The story being reported out of the survey is the part that isn’t news: The roughly 1/4 of all faculty who are moonlighting and teaching a course or two for love are happy with a psychic wage. (”I teach at the u,” over golf or mah-jong, delivers status compensation with both friends and professional associates in one’s primary profession.)

Asking this question of these people is a a little bit like surveying folks in a burger joint and “discovering” that they eat meat. Of course those who are teaching avocationally are mostly satisfied with working part-time.

When read critically, the survey means something very different: It has discovered that roughly half of the people in the burger joint are actually vegetarians! And even quite a few of the meat eaters think the fare could be improved.

That’s the interesting result–that half of all part-timers are trying to get something that isn’t on the menu.
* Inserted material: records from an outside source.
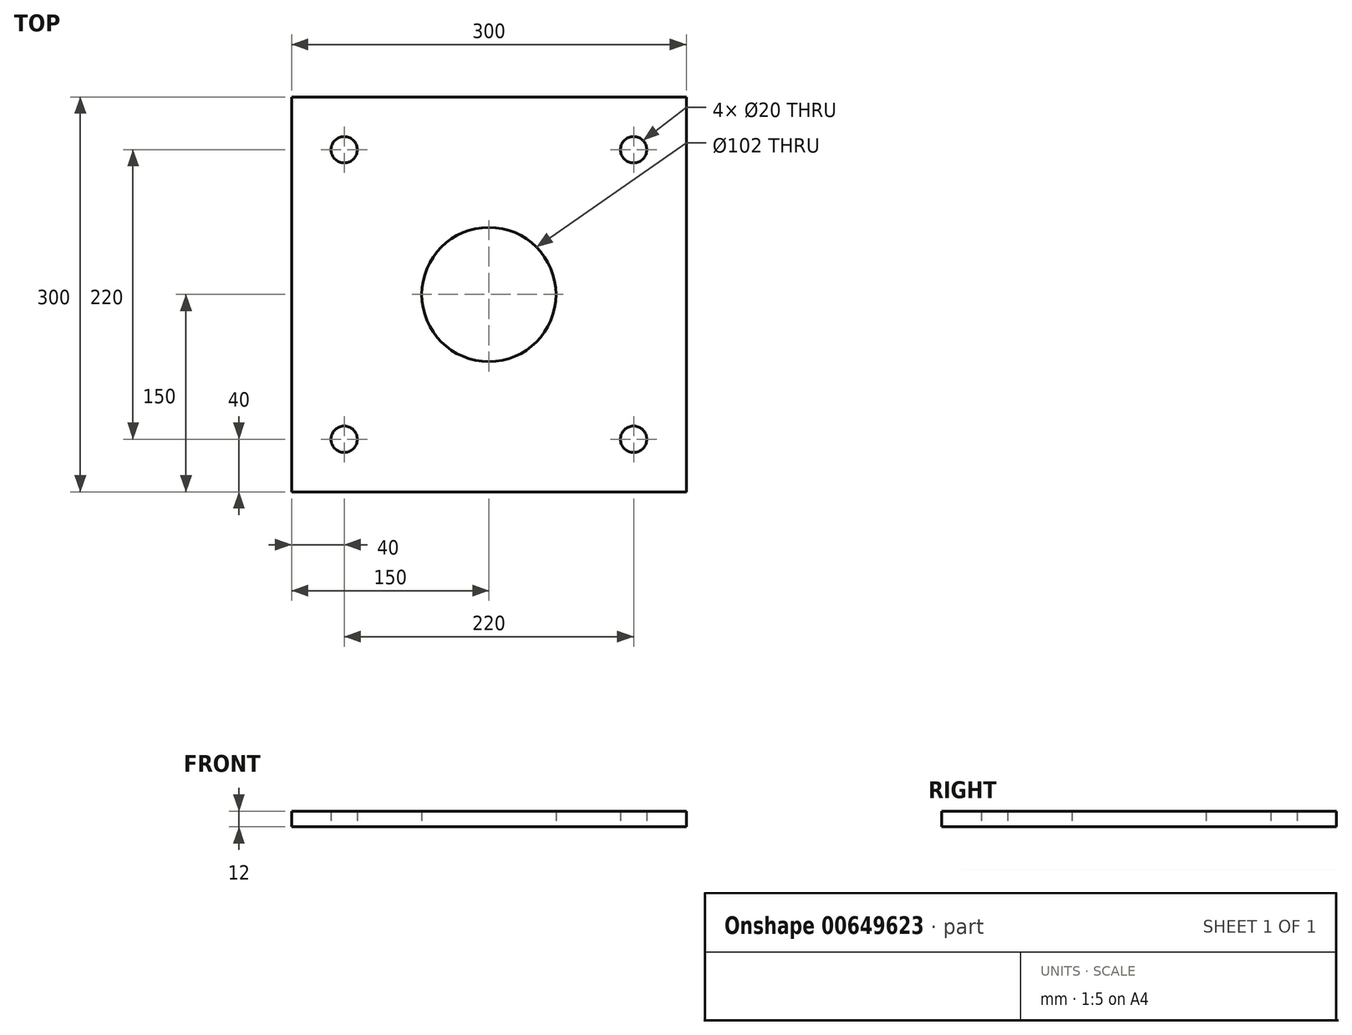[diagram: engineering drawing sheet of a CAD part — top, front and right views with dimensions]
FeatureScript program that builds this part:
annotation { "Feature Type Name" : "Feature", "Feature Type Description" : "" }
export const myFeature = defineFeature(function(context is Context, id is Id, definition is map)
    precondition{}
    {
        {
            var Q0;
            Q0=qCreatedBy(makeId("Top.planeOp"),FACE);
            var sketch = newSketch(context, id + "F0", { "sketchPlane" : qUnion([Q0])});
            skLineSegment(sketch, "E0.bottom", {"start": v(150, -150) * mm, "end": v(-150, -150) * mm});
            skLineSegment(sketch, "E0.top", {"start": v(150, 150) * mm, "end": v(-150, 150) * mm});
            skLineSegment(sketch, "E0.left", {"start": v(150, -150) * mm, "end": v(150, 150) * mm});
            skLineSegment(sketch, "E0.right", {"start": v(-150, -150) * mm, "end": v(-150, 150) * mm});
            skPoint(sketch, "E0.middle", {"position": v(0, 0) * mm});
            skCircle(sketch, "E1", {"center": v(0, 0) * mm, "radius": 51 * mm});
            skCircle(sketch, "E2", {"center": v(110, 110) * mm, "radius": 10 * mm});
            skCircle(sketch, "E3", {"center": v(110, -110) * mm, "radius": 10 * mm});
            skCircle(sketch, "E4", {"center": v(-110, -110) * mm, "radius": 10 * mm});
            skCircle(sketch, "E5", {"center": v(-110, 110) * mm, "radius": 10 * mm});
            skSolve(sketch);
        }
        {
            var Q0;
            Q0 = qSketchRegion(id + "F0", true);
            extrude(context, id + "F1", {"entities" : qUnion([Q0]), "depth" : 12 * mm, "offsetDistance" : 25 * mm});
        }
    });
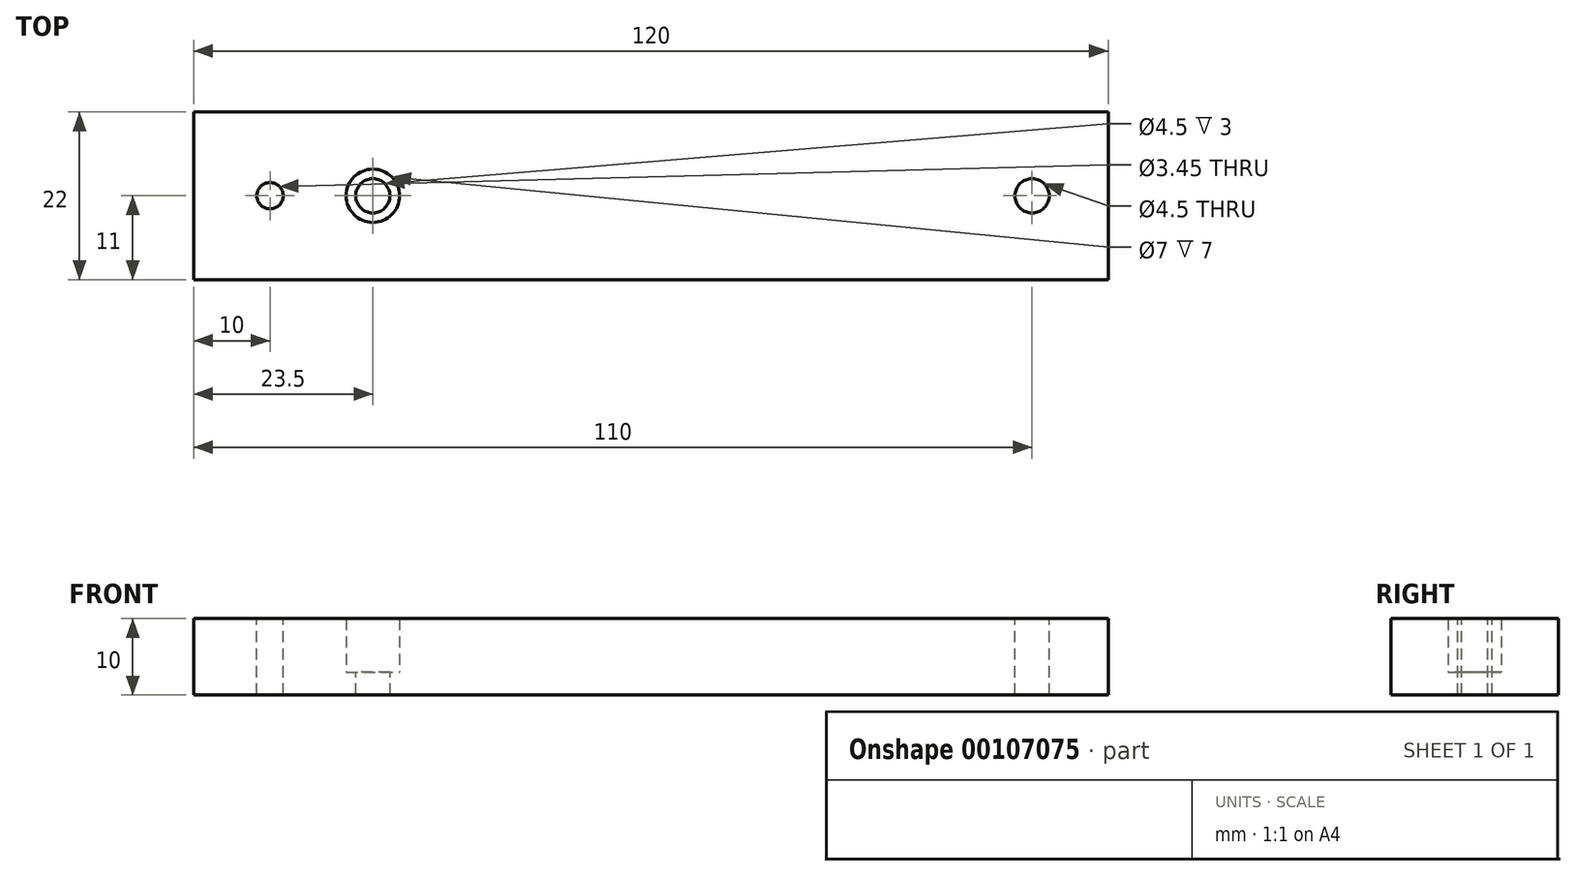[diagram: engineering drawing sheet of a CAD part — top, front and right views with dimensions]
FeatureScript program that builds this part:
annotation { "Feature Type Name" : "Feature", "Feature Type Description" : "" }
export const myFeature = defineFeature(function(context is Context, id is Id, definition is map)
    precondition{}
    {
        {
            var Q0;
            Q0=qCreatedBy(makeId("Top.planeOp"),FACE);
            var sketch = newSketch(context, id + "F0", { "sketchPlane" : qUnion([Q0])});
            skLineSegment(sketch, "E0.bottom", {"start": v(60, -11) * mm, "end": v(-60, -11) * mm});
            skLineSegment(sketch, "E0.top", {"start": v(60, 11) * mm, "end": v(-60, 11) * mm});
            skLineSegment(sketch, "E0.left", {"start": v(60, -11) * mm, "end": v(60, 11) * mm});
            skLineSegment(sketch, "E0.right", {"start": v(-60, -11) * mm, "end": v(-60, 11) * mm});
            skPoint(sketch, "E0.middle", {"position": v(0, 0) * mm});
            skSolve(sketch);
        }
        {
            var Q0;
            Q0 = qSketchRegion(id + "F0", true);
            extrude(context, id + "F1", {"entities" : qUnion([Q0]), "depth" : 10 * mm});
        }
        {
            var Q0;
            Q0=makeQuery(id+"F1.opExtrude","CAP_FACE",FACE,{"disambiguationData":[OSD([sQuery(id+"F0.wireOp",EDGE,"E0.bottom"),sQuery(id+"F0.wireOp",EDGE,"E0.top"),sQuery(id+"F0.wireOp",EDGE,"E0.left"),sQuery(id+"F0.wireOp",EDGE,"E0.right")])],"isStart":false});
            var sketch = newSketch(context, id + "F2", { "sketchPlane" : qUnion([Q0])});
            skLineSegment(sketch, "E1", {"start": v(0, 0) * mm, "end": v(-50, 0) * mm, "construction": true});
            skSolve(sketch);
        }
        {
            var Q0;
            Q0=sQuery(id+"F2.wireOp",VERTEX,"E1.end");
            var Q1;
            Q1=makeQuery(id+"F1.opExtrude","SWEPT_BODY",BODY,{"disambiguationData":[OSD([sQuery(id+"F0.wireOp",EDGE,"E0.bottom"),sQuery(id+"F0.wireOp",EDGE,"E0.top"),sQuery(id+"F0.wireOp",EDGE,"E0.left"),sQuery(id+"F0.wireOp",EDGE,"E0.right")])]});
            hole(context, id + "F3", {"style" : HoleStyle.SIMPLE, "endStyle" : HoleEndStyle.THROUGH, "standardTappedOrClearance" : lookupTablePath({ "standard" : "ANSI", "engagement" : "75%", "pitch" : "32 tpi", "size" : "#8", "type" : "Tapped" }), "standardBlindInLast" : lookupTablePath({ "standard" : "ANSI", "engagement" : "75%", "pitch" : "32 tpi", "size" : "#8", "type" : "Tapped" }), "holeDiameter" : 3.45 * mm, "startFromSketch" : true, "locations" : qUnion([Q0]), "scope" : qUnion([Q1]), "isTappedThrough" : true, "majorDiameter" : 4.17 * mm, "showTappedDepth" : true});
        }
        {
            var Q0;
            Q0=makeQuery(id+"F2.imprint","IMPRINT",FACE,{"disambiguationData":[TD([[makeQuery(id+"F2.imprint","IMPRINT",EDGE,{"derivedFrom":makeQuery(id+"F1.opExtrude","CAP_EDGE",EDGE,{"disambiguationData":[OSD([sQuery(id+"F0.wireOp",EDGE,"E0.bottom")])],"isStart":false})}),-1.0]])]});
            var sketch = newSketch(context, id + "F4", { "sketchPlane" : qUnion([Q0])});
            skLineSegment(sketch, "E2", {"start": v(0, 0) * mm, "end": v(50, 0) * mm, "construction": true});
            skLineSegment(sketch, "E3", {"start": v(0, 0) * mm, "end": v(-36.5, 0) * mm, "construction": true});
            skSolve(sketch);
        }
        {
            var Q0;
            Q0=sQuery(id+"F4.wireOp",VERTEX,"E3.end");
            var Q1;
            Q1=sQuery(id+"F4.wireOp",VERTEX,"E2.end");
            var Q2;
            Q2=makeQuery(id+"F1.opExtrude","SWEPT_BODY",BODY,{"disambiguationData":[OSD([sQuery(id+"F0.wireOp",EDGE,"E0.bottom"),sQuery(id+"F0.wireOp",EDGE,"E0.top"),sQuery(id+"F0.wireOp",EDGE,"E0.left"),sQuery(id+"F0.wireOp",EDGE,"E0.right")])]});
            hole(context, id + "F5", {"style" : HoleStyle.SIMPLE, "endStyle" : HoleEndStyle.THROUGH, "standardTappedOrClearance" : lookupTablePath({ "standard" : "ANSI", "fit" : "Normal (ASME)", "size" : "#8", "type" : "Clearance" }), "standardBlindInLast" : lookupTablePath({ "fit" : "Free", "standard" : "ANSI", "size" : "#8", "type" : "Clearance" }), "holeDiameter" : 4.5 * mm, "startFromSketch" : true, "locations" : qUnion([Q0, Q1]), "scope" : qUnion([Q2]), "isTappedThrough" : true});
        }
        {
            var Q0;
            Q0=qCreatedBy(makeId("Front.planeOp"),FACE);
            var sketch = newSketch(context, id + "F6", { "sketchPlane" : qUnion([Q0])});
            skLineSegment(sketch, "E4", {"start": v(-36.5, 10) * mm, "end": v(-36.5, 0) * mm, "construction": true});
            skLineSegment(sketch, "E5.bottom", {"start": v(-33, 3) * mm, "end": v(-35.5, 3) * mm});
            skLineSegment(sketch, "E5.top", {"start": v(-33, 10) * mm, "end": v(-35.5, 10) * mm});
            skLineSegment(sketch, "E5.left", {"start": v(-33, 3) * mm, "end": v(-33, 10) * mm});
            skLineSegment(sketch, "E5.right", {"start": v(-35.5, 3) * mm, "end": v(-35.5, 10) * mm});
            skSolve(sketch);
        }
        {
            var Q0;
            Q0 = qSketchRegion(id + "F6", true);
            var Q1;
            Q1=sQuery(id+"F6.wireOp",EDGE,"E4");
            revolve(context, id + "F7", {"operationType" : NewBodyOperationType.REMOVE, "entities" : qUnion([Q0]), "axis" : qUnion([Q1]), "revolveType" : RevolveType.FULL, "oppositeDirection" : true});
        }
    });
And most of the scholarship suggests that we’d all be a lot healthier if what they wanted (full academic citizenship) was available to them.

Tenure and academic freedom are important, but any real discussion of higher education needs to look beyond issues of academic freedom and elite institutions and start looking at ways to improve the lives of the increasingly vast lumpenprofessoriate.

5 thoughts on “On Beyond Tenure

  1. Not thirty minutes before I read this, I was plowing through Piven and Cloward’s Regulating the Poor and reading the bit about the growth of temporary workers. I immediately thought about this exact situation.

  2. Here’s a study I’d like to see: how many jobs that are advertised as restricted, non-tenure track with the possibility of converting to tenure track actually convert non-tenure positions to tenured ones. I see this in ads all the time, but I know only one person who has successfully navigated such a transition. It was in the sciences and the person has a Ph.D from Harvard.

    My hypothesis is that this is either a cynical move on the part of departments seeking to manipulate hires into busting their butts without any real intention of converting them to tenure track, or else it is a vestigial tail — a hold over from another era when such transitions were more likely.

  3. @Matt: Talk of conversion to TT, at least for our department, usually just represents a collective wish (more so than anything grounded in reality) that the department will get another such line from the administration.

  4. I think that language is code for “we’re trying to do a spousal hire but if someone else is accidentally hired we’d like a do-over”.

  5. I think spousal hires are an urban legend. They only ever happen at R1’s flush with cash or when the spouse actually walks on water.